Über Facebook zueinander gefunden

„Wir hoffen sehr auf private Vermietungen“, sagt auch die Sozialpädagogin Soudabeh Ahmadifard-Titze, die sich um die Vermittlung im Fall von Omar gekümmert hat. Er sei ausgewählt worden, weil er besonders selbstständig sei und sehr beliebt mit seiner offenen Art. „Nur die Selbstständigen kommen dafür in Frage, wir würden nicht jeden auswählen“, sagt Soudabeh Ahmadifard-Titze. Auch an der Schule läuft es gut für Omar, er besucht gemeinsam mit anderen UMFs eine Klasse und ist dabei, seinen Hauptschulabschluss zu machen.

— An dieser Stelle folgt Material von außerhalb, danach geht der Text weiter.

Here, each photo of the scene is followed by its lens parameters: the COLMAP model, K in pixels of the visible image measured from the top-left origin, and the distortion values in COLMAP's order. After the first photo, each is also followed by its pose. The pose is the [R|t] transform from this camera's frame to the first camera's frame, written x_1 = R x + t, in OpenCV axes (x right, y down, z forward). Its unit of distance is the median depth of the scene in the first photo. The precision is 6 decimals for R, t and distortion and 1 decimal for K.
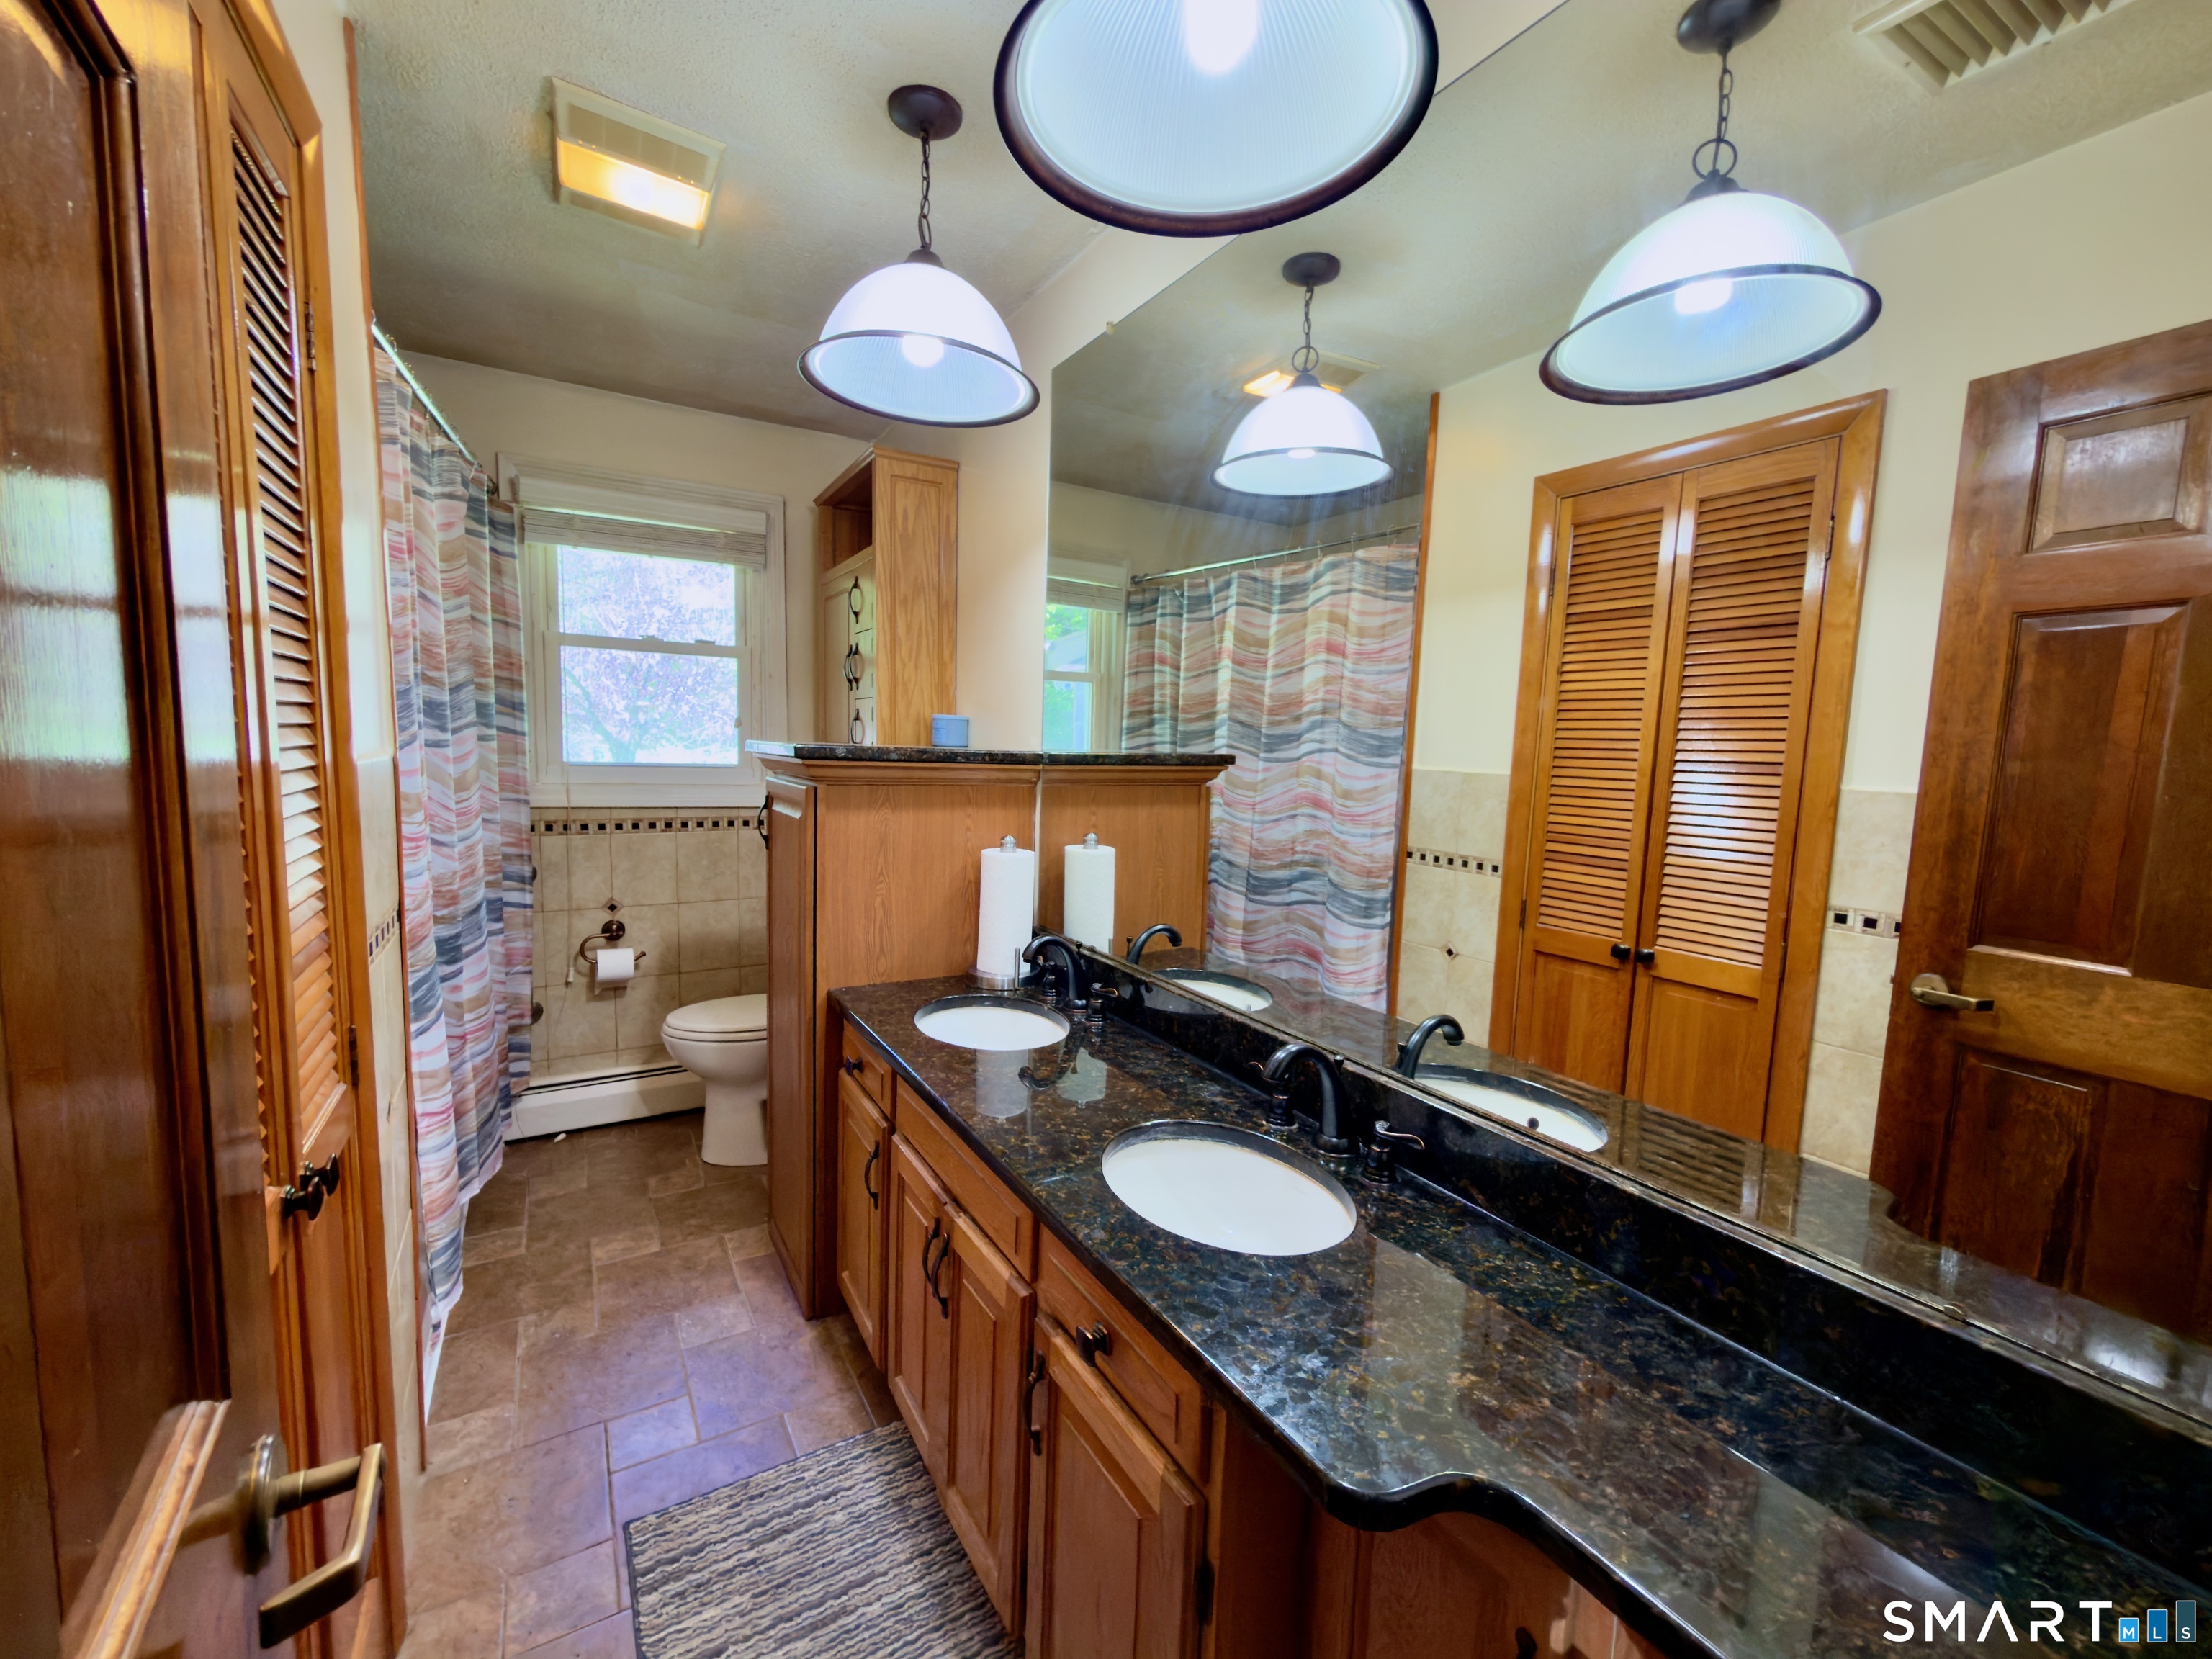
lens RADIAL K [[891.6, 0, 1106.0], [0, 891.6, 829.5], [0, 0, 1]] dist [0.000866, 0.000084]
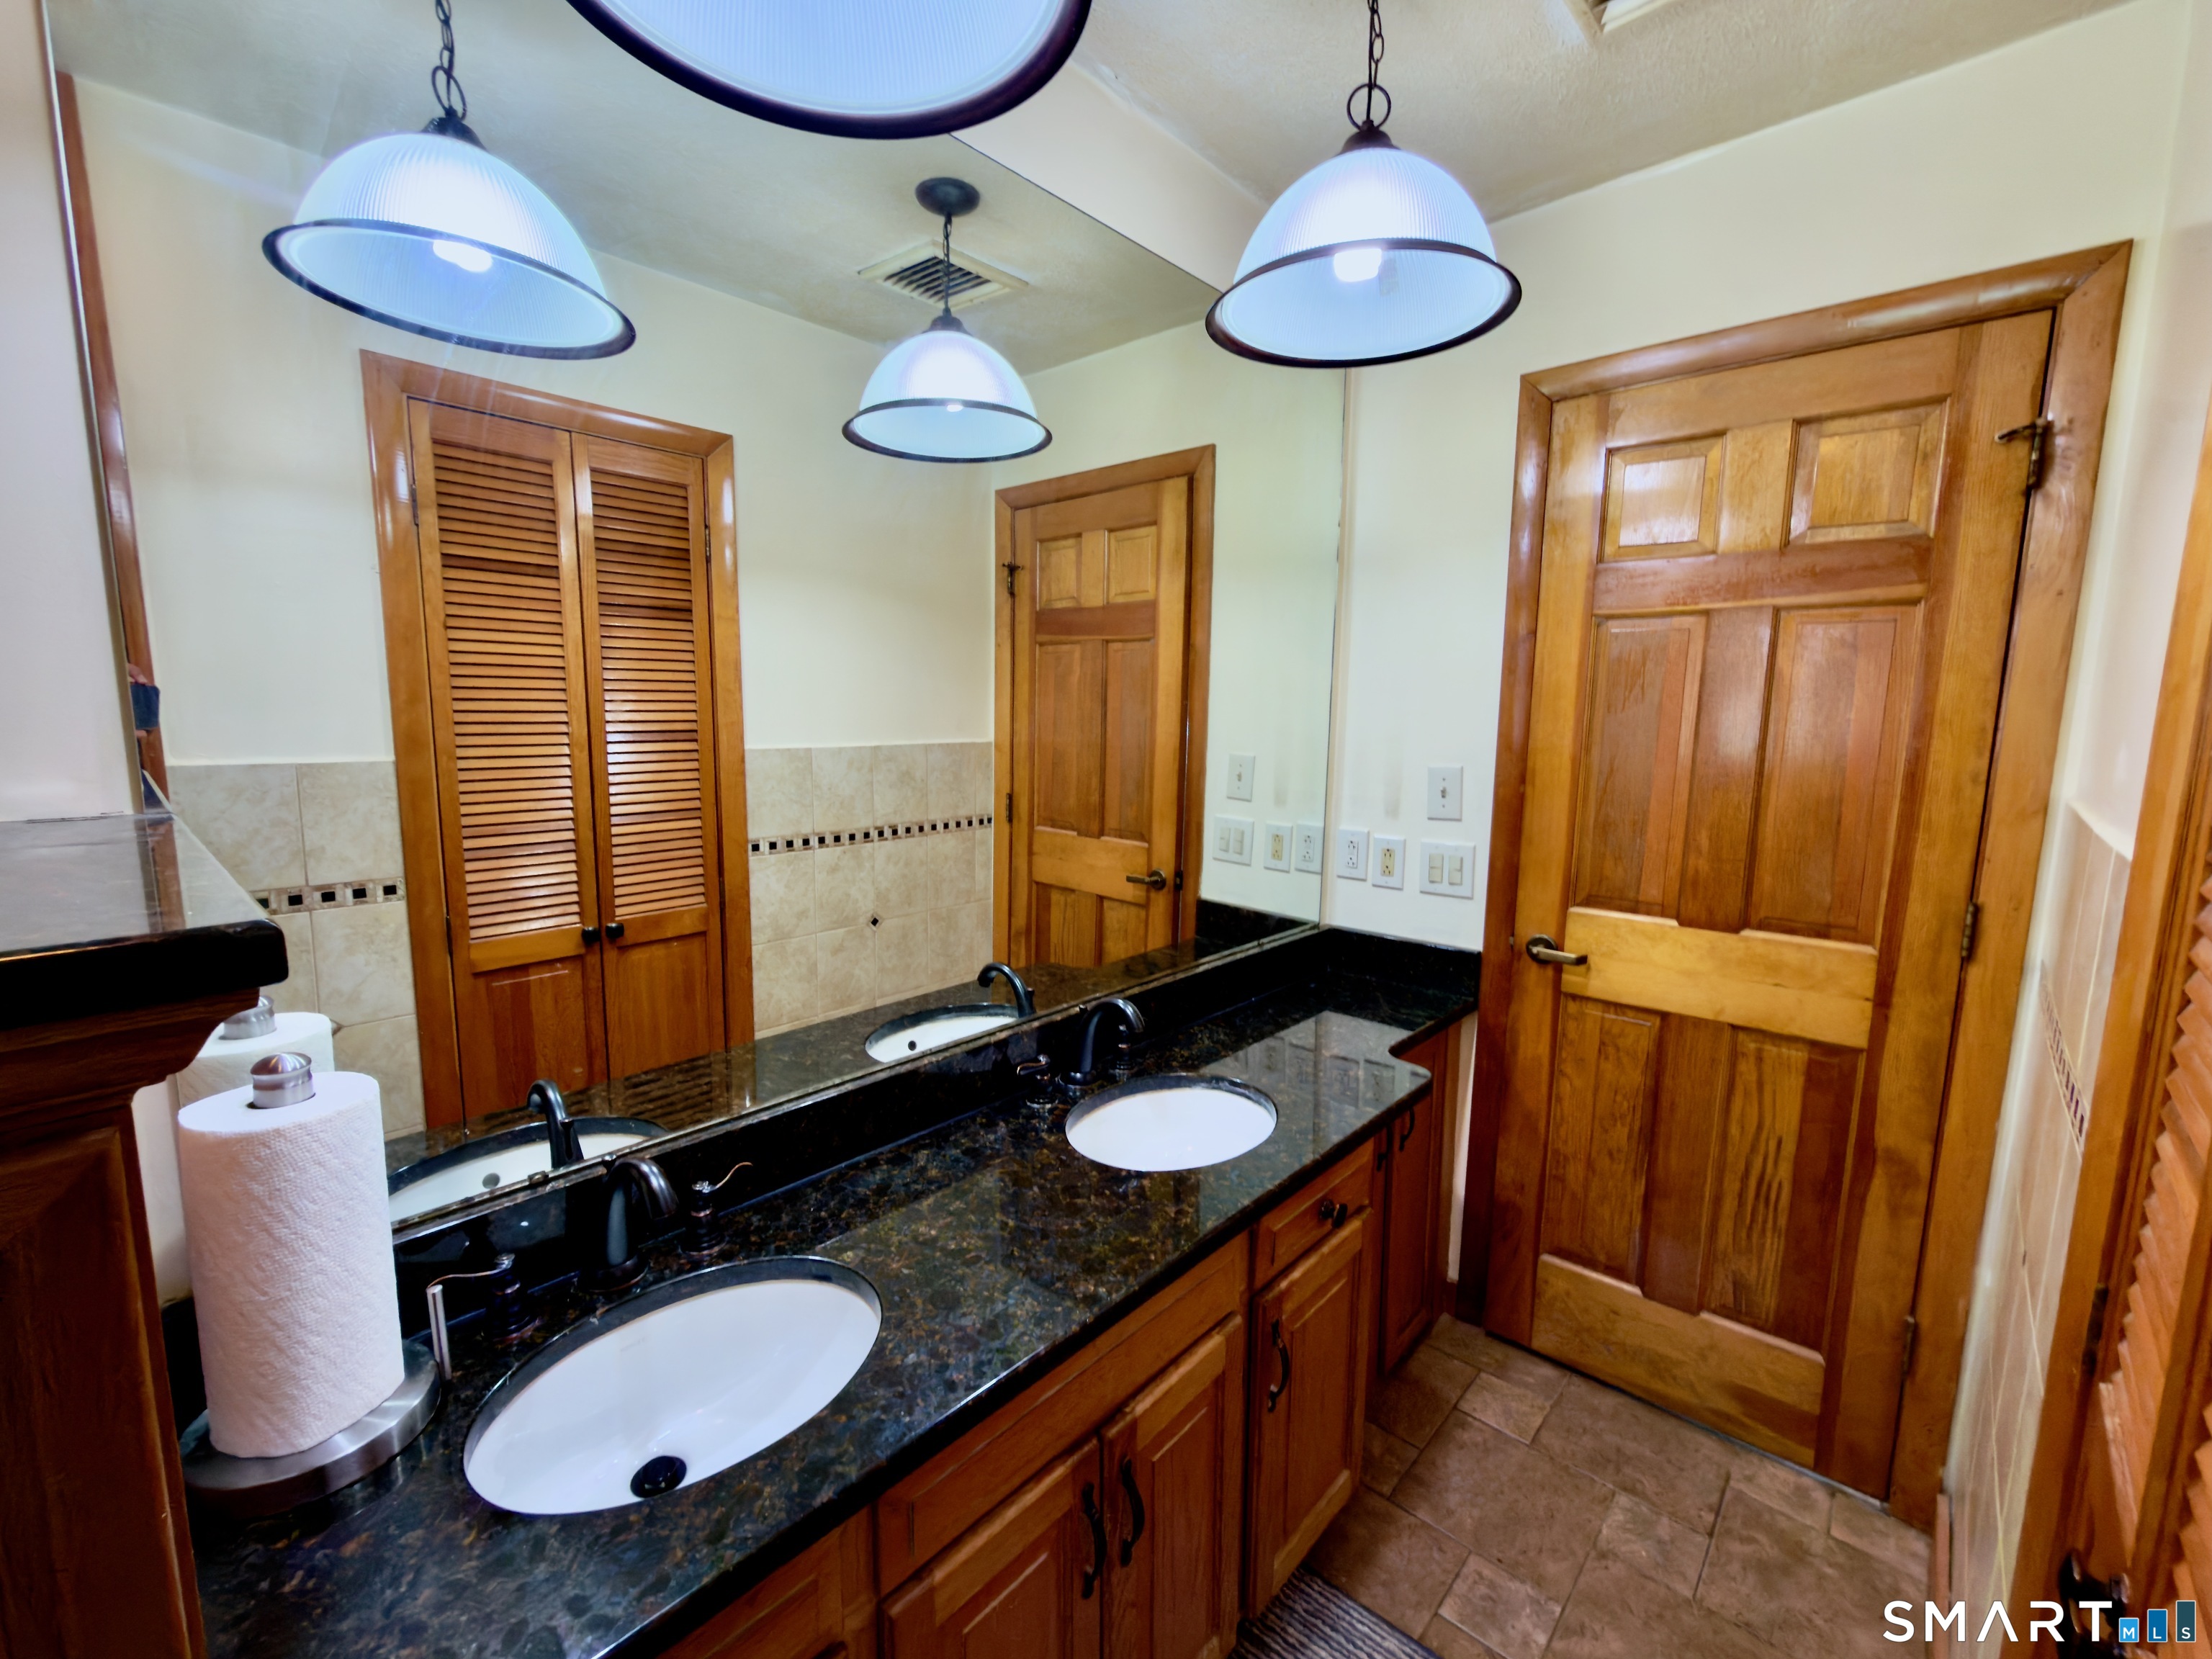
lens RADIAL K [[891.6, 0, 1106.0], [0, 891.6, 829.5], [0, 0, 1]] dist [0.000866, 0.000084]
pose [[-0.266631, -0.152022, 0.951734, -0.497717], [0.083412, 0.980137, 0.179927, -0.106525], [-0.960183, 0.127360, -0.248654, 0.748288]]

Der Kontakt zu Anita Serdjuk und Katharina Beck kam über das soziale Netzwerk Facebook zustande. Dort gibt es die Seite „Refugees, welcome to Stuttgart“, die unkompliziert Bedarf vor Ort meldet. Dort wird zum Beispiel gepostet, wenn in einer Unterkunft ein Kinderwagen benötigt wird oder wenn es irgendwo an warmer Kleidung fehlt. Vor einigen Monaten entdeckte die Sozialpädagogin Anita Serdjuk auf der Seite, dass Wohnungen und WG-Zimmer für junge Flüchtlinge gesucht werden. Da sie ohnehin überlegt hatten, ein Zimmer der 100-Quadratmeter-Wohnung zu vermieten, meldete sie sich. Als Omar sich das Zimmer anguckte, war er total begeistert. „Ich habe mich wirklich sehr gefreut“, sagt er. Am 17. August ist er eingezogen. „Es läuft gut, es passt alles“, sagen Anita Serdjuk und Katharina Beck.

Tofuwurst hat dem Jugendlichen nicht geschmeckt

Morgens gehen alle drei früh aus dem Haus – und wenn Omar, der inzwischen 18 Jahre alt ist, abends mal spät kommt, sagt er den beiden Bescheid, obwohl er das gar nicht müsste. Ein bis zweimal die Woche trifft er zudem seine Sozialarbeiterin.

Omar gefällt das WG-Leben. Im Schnitt kochen die drei einmal die Woche gemeinsam, sodass die Frauen sich in gambischer Küche inzwischen ganz gut auskennen und auch Omar etwas kennen gelernt hat, was ihm zuvor fremd war: Kässpätzle (die findet er lecker) und Tofuwurst (die mag er nicht). Manchmal erzählt Omar über Gambia oder sie hören zusammen im Internet Nachrichten aus dem afrikanischen Land. Nur über die drei Monate lange Flucht will der junge Mann nicht reden. „Das ist zu schwer für mich“, sagt er.